On college campuses across America, though, Hamas is being celebrated. At UC Berkeley, a pro-Palestinian student organization released a statement that read in part, “Glory to Palestine, glory to the resistance, and glory to our martyrs.” In Washington, D.C., a student group at Georgetown held vigils for the terrorists who died in the attacks. Down the street at George Washington University, a student group projected the words “Glory to our martyrs” and “Divest from Zionist genocide now” on the walls of the school’s library. Thirty-one student groups at Harvard signed a letter blaming Israel for the attacks perpetrated by Hamas. More examples abound. This is not some random minority of students, either: A recent poll shockingly revealed that nearly half of all college-age Americans actually support Hamas in the current conflict.
The sickening displays on our college campuses are, at their core, antisemitic. When students chant Hamas’ rallying cry, “Free Palestine from the river to the sea,” they are not just chanting a slogan – they are calling for the Jewish nation state to be wiped out. They are calling for the murder of the Jewish people on a level not seen since the Holocaust, which is the very reason Israel exists today. And they are calling for a radical, terrorist regime to be in control of the Holy Land, a sacred place where millions of peaceful Christians, Muslims, and Jews visit and worship in each year. It is the moral responsibility of every leader at these institutions to denounce these protests and condemn antisemitism on their campuses. The same responsibility applies to our leaders on a national level.

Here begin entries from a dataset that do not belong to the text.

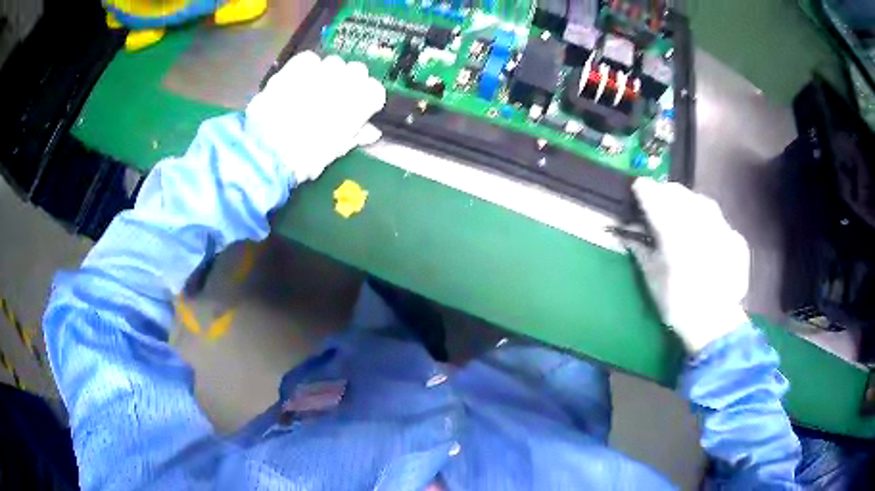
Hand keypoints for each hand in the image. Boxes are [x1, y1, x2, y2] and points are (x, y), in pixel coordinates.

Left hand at [245, 51, 386, 183]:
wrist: (267, 149)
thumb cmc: (306, 158)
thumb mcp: (336, 151)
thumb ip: (356, 135)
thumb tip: (372, 132)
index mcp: (362, 103)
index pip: (375, 91)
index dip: (364, 101)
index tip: (355, 111)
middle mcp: (348, 80)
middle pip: (357, 71)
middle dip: (348, 83)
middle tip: (332, 100)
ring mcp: (323, 69)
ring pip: (334, 63)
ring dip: (327, 74)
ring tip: (311, 91)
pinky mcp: (299, 64)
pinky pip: (309, 59)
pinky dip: (306, 68)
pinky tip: (297, 82)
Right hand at [629, 179, 750, 352]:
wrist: (716, 325)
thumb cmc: (677, 304)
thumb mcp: (652, 279)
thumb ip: (641, 249)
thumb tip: (628, 232)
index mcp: (673, 229)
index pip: (654, 196)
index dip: (644, 189)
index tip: (637, 188)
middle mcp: (699, 220)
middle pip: (678, 192)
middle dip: (665, 193)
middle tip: (658, 202)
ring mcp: (721, 227)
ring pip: (701, 201)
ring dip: (687, 202)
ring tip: (682, 213)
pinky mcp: (736, 238)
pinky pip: (719, 219)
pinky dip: (708, 221)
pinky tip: (705, 236)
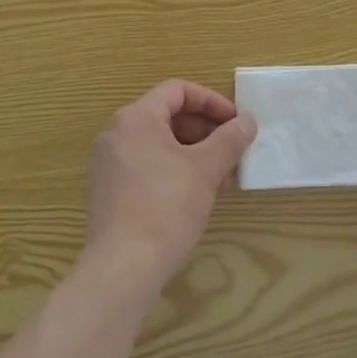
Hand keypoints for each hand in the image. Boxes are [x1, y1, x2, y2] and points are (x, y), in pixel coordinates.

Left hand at [83, 80, 255, 290]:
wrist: (123, 267)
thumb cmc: (166, 207)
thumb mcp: (205, 169)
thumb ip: (229, 139)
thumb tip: (247, 121)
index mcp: (136, 117)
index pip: (178, 90)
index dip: (212, 101)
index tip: (236, 123)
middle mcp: (117, 132)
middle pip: (168, 115)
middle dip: (205, 130)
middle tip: (233, 152)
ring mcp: (109, 162)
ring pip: (159, 142)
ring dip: (193, 152)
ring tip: (221, 176)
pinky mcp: (110, 188)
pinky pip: (147, 163)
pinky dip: (174, 168)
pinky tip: (196, 193)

Unfortunately, faced with alarming protests in support of a murderous, antisemitic, and radical Islamic ideology, the Biden Administration has prevaricated. In his national address, President Biden spent as much time denouncing antisemitism as he did criticizing anti-Muslim bigotry, and he chose – unbelievably – to scold the American people over our nation’s anger following the attacks on September 11, 2001.

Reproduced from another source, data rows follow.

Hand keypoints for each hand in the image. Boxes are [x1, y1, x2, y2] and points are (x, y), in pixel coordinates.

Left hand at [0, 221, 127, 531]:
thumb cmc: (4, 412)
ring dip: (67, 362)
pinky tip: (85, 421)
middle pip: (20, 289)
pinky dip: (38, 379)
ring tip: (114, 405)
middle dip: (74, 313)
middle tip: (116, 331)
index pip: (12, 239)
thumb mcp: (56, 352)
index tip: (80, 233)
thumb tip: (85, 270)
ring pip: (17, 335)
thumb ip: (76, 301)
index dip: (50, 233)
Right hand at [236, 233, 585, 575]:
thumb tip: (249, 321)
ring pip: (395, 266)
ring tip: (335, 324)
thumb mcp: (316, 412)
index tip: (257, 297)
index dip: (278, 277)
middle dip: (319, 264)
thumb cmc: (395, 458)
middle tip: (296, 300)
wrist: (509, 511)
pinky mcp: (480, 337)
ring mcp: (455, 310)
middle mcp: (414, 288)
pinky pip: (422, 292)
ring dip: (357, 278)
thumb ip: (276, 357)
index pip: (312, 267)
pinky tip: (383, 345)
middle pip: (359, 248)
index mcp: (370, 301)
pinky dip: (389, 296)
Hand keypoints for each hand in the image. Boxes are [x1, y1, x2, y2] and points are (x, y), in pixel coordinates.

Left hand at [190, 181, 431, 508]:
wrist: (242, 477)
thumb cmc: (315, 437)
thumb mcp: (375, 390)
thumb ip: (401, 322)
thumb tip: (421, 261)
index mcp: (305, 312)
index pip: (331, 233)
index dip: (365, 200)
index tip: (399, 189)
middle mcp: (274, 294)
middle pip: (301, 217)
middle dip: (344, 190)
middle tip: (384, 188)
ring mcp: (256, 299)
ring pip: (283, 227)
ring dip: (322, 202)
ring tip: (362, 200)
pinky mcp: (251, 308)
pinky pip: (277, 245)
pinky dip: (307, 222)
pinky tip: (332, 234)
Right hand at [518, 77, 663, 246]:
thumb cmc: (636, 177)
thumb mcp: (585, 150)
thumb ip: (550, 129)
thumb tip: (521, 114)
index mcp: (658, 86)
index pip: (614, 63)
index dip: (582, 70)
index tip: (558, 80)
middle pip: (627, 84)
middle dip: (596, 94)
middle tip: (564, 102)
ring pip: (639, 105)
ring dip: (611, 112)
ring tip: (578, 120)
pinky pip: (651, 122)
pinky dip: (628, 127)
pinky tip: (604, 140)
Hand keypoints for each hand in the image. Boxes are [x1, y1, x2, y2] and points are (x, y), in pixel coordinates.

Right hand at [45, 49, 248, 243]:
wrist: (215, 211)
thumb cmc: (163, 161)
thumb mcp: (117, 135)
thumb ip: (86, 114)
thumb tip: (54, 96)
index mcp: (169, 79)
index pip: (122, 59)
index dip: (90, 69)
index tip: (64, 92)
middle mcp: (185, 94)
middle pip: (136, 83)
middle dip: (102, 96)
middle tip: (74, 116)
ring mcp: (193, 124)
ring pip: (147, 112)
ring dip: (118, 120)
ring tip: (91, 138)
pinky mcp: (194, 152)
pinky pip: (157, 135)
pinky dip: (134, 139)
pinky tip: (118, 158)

Each time the nation of Israel is attacked by terrorist thugs, the same predictable pattern repeats itself. After horrific attacks claim innocent Israeli lives, Israel’s justified response is routinely condemned by world leaders, progressives in the media and government, and protesters around the world. This condemnation is then followed by full-throated calls for a ceasefire on humanitarian grounds, sprinkled with thinly-veiled antisemitism that blames the Jewish victims for the attacks, rather than the terrorists who committed them. This time, the pattern must not repeat itself. The wicked, antisemitic violence we witnessed on October 7 was worse than anything the world has seen since the Holocaust; it is imperative that America and the world tell the truth about Hamas, not reward its acts of terror with “humanitarian” aid or permit its unchallenged celebration. If we do not do so, we risk allowing the conflict to deepen, heightening the risk that it will expand into a broader war throughout the region. This would be disastrous for the American people and for Israel.